-------- RECORDS SUPPLIED

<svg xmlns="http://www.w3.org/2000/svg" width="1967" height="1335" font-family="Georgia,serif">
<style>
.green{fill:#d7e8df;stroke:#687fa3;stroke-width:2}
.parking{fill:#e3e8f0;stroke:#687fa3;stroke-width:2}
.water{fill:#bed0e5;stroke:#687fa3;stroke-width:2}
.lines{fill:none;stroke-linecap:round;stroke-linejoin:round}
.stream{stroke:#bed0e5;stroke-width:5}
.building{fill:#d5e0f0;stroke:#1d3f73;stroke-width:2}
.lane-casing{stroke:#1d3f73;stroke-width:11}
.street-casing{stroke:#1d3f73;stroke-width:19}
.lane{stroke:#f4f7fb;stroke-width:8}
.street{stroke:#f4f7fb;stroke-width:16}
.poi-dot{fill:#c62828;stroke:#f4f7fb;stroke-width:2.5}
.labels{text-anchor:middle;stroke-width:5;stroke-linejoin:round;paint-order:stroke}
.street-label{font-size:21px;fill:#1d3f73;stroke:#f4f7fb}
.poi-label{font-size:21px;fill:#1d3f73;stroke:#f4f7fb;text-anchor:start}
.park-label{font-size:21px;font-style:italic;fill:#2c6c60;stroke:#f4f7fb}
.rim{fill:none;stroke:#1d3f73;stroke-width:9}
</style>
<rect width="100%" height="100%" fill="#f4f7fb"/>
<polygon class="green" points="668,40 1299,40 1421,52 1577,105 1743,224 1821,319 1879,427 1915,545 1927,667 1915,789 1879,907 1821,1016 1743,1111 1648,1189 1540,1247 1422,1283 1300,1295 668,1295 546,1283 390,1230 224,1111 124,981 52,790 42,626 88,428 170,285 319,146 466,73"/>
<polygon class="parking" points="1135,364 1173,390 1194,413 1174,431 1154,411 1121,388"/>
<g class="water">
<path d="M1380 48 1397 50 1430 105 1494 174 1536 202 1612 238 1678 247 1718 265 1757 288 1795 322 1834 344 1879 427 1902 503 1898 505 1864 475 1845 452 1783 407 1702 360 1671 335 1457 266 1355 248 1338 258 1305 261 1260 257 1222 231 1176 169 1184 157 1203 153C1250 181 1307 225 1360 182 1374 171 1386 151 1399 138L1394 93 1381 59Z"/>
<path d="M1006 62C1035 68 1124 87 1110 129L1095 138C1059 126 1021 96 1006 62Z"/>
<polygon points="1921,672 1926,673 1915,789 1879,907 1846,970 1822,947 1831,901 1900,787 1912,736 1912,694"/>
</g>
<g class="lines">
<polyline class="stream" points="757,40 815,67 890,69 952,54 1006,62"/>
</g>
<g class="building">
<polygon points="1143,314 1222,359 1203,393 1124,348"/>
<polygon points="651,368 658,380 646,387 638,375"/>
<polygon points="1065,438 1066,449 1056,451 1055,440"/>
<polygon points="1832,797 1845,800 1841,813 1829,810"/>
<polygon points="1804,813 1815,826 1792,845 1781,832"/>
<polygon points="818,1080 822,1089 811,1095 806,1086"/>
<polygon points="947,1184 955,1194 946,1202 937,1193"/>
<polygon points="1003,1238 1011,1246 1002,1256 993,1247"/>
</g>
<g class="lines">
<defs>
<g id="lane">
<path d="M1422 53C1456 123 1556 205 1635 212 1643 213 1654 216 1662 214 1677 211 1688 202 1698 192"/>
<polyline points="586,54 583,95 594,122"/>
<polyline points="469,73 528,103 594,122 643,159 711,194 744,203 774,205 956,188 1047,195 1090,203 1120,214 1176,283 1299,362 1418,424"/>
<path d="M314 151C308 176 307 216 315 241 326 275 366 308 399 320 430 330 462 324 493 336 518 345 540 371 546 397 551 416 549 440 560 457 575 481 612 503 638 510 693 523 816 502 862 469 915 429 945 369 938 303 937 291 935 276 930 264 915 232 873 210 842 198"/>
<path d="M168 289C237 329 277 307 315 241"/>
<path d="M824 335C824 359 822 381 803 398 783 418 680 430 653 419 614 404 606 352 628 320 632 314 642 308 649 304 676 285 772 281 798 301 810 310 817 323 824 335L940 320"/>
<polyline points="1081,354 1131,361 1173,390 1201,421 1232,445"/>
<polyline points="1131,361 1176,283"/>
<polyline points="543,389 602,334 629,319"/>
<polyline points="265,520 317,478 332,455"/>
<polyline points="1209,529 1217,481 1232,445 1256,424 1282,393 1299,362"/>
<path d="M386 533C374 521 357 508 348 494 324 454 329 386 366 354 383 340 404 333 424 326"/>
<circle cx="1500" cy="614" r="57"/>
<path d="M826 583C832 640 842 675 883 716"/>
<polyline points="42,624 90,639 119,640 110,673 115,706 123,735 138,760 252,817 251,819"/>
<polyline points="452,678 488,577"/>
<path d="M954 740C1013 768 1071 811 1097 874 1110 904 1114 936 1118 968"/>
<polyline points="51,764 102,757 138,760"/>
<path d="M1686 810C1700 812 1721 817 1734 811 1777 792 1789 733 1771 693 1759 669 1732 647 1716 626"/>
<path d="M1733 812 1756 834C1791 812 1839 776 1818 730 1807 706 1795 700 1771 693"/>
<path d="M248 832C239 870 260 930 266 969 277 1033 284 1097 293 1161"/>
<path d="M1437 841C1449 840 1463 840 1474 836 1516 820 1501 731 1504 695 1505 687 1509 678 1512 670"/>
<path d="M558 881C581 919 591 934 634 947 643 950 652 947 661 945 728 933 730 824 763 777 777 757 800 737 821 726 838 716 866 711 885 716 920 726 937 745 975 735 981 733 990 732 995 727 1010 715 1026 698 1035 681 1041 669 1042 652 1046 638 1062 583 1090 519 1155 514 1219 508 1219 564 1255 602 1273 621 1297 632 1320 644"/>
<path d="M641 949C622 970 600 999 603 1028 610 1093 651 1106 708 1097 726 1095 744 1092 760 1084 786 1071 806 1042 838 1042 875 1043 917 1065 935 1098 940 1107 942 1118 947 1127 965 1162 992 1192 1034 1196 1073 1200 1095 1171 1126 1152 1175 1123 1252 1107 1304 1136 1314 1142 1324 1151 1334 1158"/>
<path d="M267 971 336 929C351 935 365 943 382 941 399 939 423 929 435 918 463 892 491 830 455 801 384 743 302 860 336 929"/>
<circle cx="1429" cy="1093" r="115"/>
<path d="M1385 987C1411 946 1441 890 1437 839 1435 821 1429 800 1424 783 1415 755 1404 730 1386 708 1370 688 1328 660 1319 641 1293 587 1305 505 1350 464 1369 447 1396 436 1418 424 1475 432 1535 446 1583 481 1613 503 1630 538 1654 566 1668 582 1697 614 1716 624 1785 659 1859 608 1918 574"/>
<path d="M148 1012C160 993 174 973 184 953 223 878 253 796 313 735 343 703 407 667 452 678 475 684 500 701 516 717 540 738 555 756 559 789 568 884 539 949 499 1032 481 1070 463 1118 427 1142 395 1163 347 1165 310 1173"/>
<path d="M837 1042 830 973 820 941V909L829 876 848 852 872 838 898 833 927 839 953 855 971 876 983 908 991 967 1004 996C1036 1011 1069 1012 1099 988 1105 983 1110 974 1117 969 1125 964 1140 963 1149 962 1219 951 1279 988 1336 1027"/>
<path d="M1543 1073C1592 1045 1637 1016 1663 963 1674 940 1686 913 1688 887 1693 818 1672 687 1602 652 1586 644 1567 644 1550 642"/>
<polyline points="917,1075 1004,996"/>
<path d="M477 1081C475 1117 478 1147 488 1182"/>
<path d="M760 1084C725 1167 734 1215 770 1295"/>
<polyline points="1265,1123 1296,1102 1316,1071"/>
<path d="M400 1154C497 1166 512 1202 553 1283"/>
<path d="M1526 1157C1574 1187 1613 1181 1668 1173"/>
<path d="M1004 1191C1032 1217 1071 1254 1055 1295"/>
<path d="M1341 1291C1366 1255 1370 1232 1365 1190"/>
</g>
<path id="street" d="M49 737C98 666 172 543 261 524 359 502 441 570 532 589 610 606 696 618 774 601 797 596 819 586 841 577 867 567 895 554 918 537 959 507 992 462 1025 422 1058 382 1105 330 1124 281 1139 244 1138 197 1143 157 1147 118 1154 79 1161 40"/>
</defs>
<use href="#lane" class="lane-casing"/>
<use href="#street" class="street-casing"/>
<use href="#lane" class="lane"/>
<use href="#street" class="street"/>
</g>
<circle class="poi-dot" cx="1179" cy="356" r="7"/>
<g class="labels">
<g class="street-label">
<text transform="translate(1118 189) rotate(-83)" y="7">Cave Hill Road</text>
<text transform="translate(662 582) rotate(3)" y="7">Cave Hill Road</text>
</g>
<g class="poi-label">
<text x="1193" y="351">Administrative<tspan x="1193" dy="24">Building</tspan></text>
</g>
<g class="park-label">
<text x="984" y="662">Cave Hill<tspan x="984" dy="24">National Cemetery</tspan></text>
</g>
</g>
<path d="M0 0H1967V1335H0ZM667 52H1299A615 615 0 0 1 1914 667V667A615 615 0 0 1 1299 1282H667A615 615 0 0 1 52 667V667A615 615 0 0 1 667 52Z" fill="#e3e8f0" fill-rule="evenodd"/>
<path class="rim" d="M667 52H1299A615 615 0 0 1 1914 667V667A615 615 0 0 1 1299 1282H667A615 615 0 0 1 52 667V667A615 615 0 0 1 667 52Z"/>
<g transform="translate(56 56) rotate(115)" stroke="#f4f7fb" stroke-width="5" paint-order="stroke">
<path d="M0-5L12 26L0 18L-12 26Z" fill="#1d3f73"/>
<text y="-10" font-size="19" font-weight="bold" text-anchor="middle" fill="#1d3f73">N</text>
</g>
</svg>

----------------

## PROMPT:
Transcribe the lines above between the line holding "289C237 329 277" and the line holding "832C239 870 260", inclusive, exactly as they stand and with nothing added.

## ANSWER FOR THE TASK:
<path d="M168 289C237 329 277 307 315 241"/>
<path d="M824 335C824 359 822 381 803 398 783 418 680 430 653 419 614 404 606 352 628 320 632 314 642 308 649 304 676 285 772 281 798 301 810 310 817 323 824 335L940 320"/>
<polyline points="1081,354 1131,361 1173,390 1201,421 1232,445"/>
<polyline points="1131,361 1176,283"/>
<polyline points="543,389 602,334 629,319"/>
<polyline points="265,520 317,478 332,455"/>
<polyline points="1209,529 1217,481 1232,445 1256,424 1282,393 1299,362"/>
<path d="M386 533C374 521 357 508 348 494 324 454 329 386 366 354 383 340 404 333 424 326"/>
<circle cx="1500" cy="614" r="57"/>
<path d="M826 583C832 640 842 675 883 716"/>
<polyline points="42,624 90,639 119,640 110,673 115,706 123,735 138,760 252,817 251,819"/>
<polyline points="452,678 488,577"/>
<path d="M954 740C1013 768 1071 811 1097 874 1110 904 1114 936 1118 968"/>
<polyline points="51,764 102,757 138,760"/>
<path d="M1686 810C1700 812 1721 817 1734 811 1777 792 1789 733 1771 693 1759 669 1732 647 1716 626"/>
<path d="M1733 812 1756 834C1791 812 1839 776 1818 730 1807 706 1795 700 1771 693"/>
<path d="M248 832C239 870 260 930 266 969 277 1033 284 1097 293 1161"/>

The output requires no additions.